修身教授録より~教育の眼目

◎教育の眼目(P.36)
教育の眼目である相手の魂に火をつけて、その全人格を導くということになれば、私達は教師の道が、実に果てしないことに思い至らしめられるのであります。というのも、一人の人間の魂を目覚めさすということは、実に至難中の至難事だからであります。眠っている相手の魂が動き出して、他日相手が「先生に教えを受けたればこそ今日の私があります」と、かつての日の教え子から言われるほどの教師になるということは、決して容易なことではないでしょう。

とくに小学校では、何分にも生徒がまだ幼いですから、なるほど一面からは、子どもたちはよく先生になつくとも言えましょう。が、同時にまた相手が幼少なために、その自覚は不十分ですから、小学教育が真に徹底するためには、教師が直接子どもたちから親しまれるだけでなくて、さらに父兄たちからも心から信頼を受けるようでなければ、教育の真の効果は期しがたいとも言えましょう。

同時にこの一点に思い至るならば、何人といえども、小学教師たることのいかに容易でないかを思い知らされることでしょう。それというのも、父兄たちの社会的階層は千差万別であって、それらの人々から安んじてわが子の教育を託するに足る人物だ、と信頼されるということが、いかに容易なことではないかはお分かりでしょう。

そこで、ではわれわれとして、それに対して一体どうしたらよいか、ということが問題でしょうが、私としては、それに対処し得る道はただ一つあるのみであって、それは何かと言うと、人を教えようとするよりも、まず自ら学ばねばならぬということであります。かくしてここに人を教える道は、一転して、自ら学ぶ果てしのない一道となるわけであります。

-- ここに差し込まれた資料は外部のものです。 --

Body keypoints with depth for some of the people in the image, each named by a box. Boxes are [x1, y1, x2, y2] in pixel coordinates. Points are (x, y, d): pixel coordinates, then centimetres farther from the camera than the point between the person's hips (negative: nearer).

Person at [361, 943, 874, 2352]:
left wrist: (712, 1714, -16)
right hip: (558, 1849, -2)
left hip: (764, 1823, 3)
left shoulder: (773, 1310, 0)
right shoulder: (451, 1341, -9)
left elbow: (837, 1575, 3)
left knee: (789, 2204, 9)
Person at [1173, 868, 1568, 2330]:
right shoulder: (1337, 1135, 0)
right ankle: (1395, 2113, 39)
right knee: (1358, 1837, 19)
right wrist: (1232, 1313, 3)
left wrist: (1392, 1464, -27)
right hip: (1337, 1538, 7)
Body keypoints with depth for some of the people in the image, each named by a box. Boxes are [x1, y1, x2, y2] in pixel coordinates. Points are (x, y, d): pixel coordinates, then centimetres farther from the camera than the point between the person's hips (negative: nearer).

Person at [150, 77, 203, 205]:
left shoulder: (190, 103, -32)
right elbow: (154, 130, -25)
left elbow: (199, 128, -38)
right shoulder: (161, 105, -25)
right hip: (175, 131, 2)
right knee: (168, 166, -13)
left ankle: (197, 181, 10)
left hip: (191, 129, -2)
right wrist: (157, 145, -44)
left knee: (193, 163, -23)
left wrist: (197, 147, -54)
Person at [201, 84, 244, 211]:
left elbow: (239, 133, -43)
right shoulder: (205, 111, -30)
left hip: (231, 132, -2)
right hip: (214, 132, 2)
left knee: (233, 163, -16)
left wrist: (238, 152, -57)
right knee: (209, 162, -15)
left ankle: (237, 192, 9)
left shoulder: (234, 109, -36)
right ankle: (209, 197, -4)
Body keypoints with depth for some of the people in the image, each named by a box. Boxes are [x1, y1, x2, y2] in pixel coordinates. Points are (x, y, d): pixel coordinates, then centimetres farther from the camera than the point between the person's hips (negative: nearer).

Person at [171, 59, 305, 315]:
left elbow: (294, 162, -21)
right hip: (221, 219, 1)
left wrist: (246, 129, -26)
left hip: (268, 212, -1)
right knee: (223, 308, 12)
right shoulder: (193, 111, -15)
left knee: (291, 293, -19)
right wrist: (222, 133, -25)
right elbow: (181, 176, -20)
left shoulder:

かくしてわれわれは、幼い子どもたちを教えて、その魂を目覚ますという重責につく以上、何よりも大切なことは、生涯を貫いてひたすら道を求めて、そこに人生の意義を見出すのでなければならぬでしょう。

◎生命の溢れた授業(P.47)
いやしくも教師たる以上、通り一遍の紋切型な授業ではなく、その日その日に、自己の感得した所を中心として、常に生命の溢れた授業を為さむと心掛くべきなり。

◎真に人材を植える(P.124)
真に人材を植えようとしたら、現在自分の眼前に居ならんでいる生徒たちを、単にその現在眼前にいる姿において見ているだけでは足りないと思うのです。つまり子どもたちを、単にその1時間、1時間を基準にしてしか見ない教育は、その効果もまた、1時間、1時間で消え去る外ないでしょう。すなわちそれは、わが教え子たちの遠い将来を見通すことなく、しだいに成長していくその魂の中に、一生をつらぬく大眼目をまき込むことなくして、ただその日の所定の教科を、単に型通りに授けることをもって、能事畢(おわ)れりとするような教育であって、畢竟するに、幼稚園児のお相手と、本質的には何ら異なるところがないと言えましょう。

◎生徒の真実を把握する(P.149)
教育者は必ずしも流行の教育思潮を知るを要せず。肝腎なことは、自己を知ることを通して生徒の真実を把握することなり。

◎一生の基礎(P.168)
人間の一生の基礎は、大体15歳までに決まるものだと思うのです。したがってその年頃になるまでの教育は、相手の全人格を左右して、その一生を支配する力を持つわけです。

◎気品(P.334)
将来教育者として立つ人には、気品こそ、最も力強い教育的感化の源泉と言うべきでしょう。

◎生徒時代(P.424)
そもそも生徒時代というものは、ほんとうの欲はないものです。というのもそれは、その生活態度が受身の状態にあって、真の責任の地位に置かれていないからです。

◎卒業後の勉強(P.424)
卒業後の勉強となると、現実生活をふまえた上での勉強ですから、たとえその量は少なくても、その実のなり方が違うわけです。そもそも学校教育というものは、これを植物にたとえますと、いわば温室育ちというところがある。しかるに卒業後の忙しい現実生活において、仕事のさ中に勉強するということは、いわば風雪に鍛えられていく樹木のようなもので、そこには何とも言えない一種の趣を持ってくるわけです。

◎教師の三段階(P.425)
教師というものにも大体三段階がある。在校中からすでに生徒の信頼のない教師、これは下の教師である。次は学校にいる間は生徒の信用する教師、これは中の教師である。上の教師というのは、もちろん在校中も、生徒につまらないなどとは見えないが、しかしその真価は、在学中の生徒には十分分からぬもので、卒業後自分たちが現実の人生にぶつかるようになって、初めてその真価が分かり出し、しかも年と共に、しだいにその値打が分かってくるという人である。

◎教科間の障壁(P.464)
一人で全教科を担当する小学校にあっては、各教科間の障壁を除去し得る教師ほど、真の実力ある教師なり。教科間の障壁を除き得るは、その人が現実を把握しているの証なり。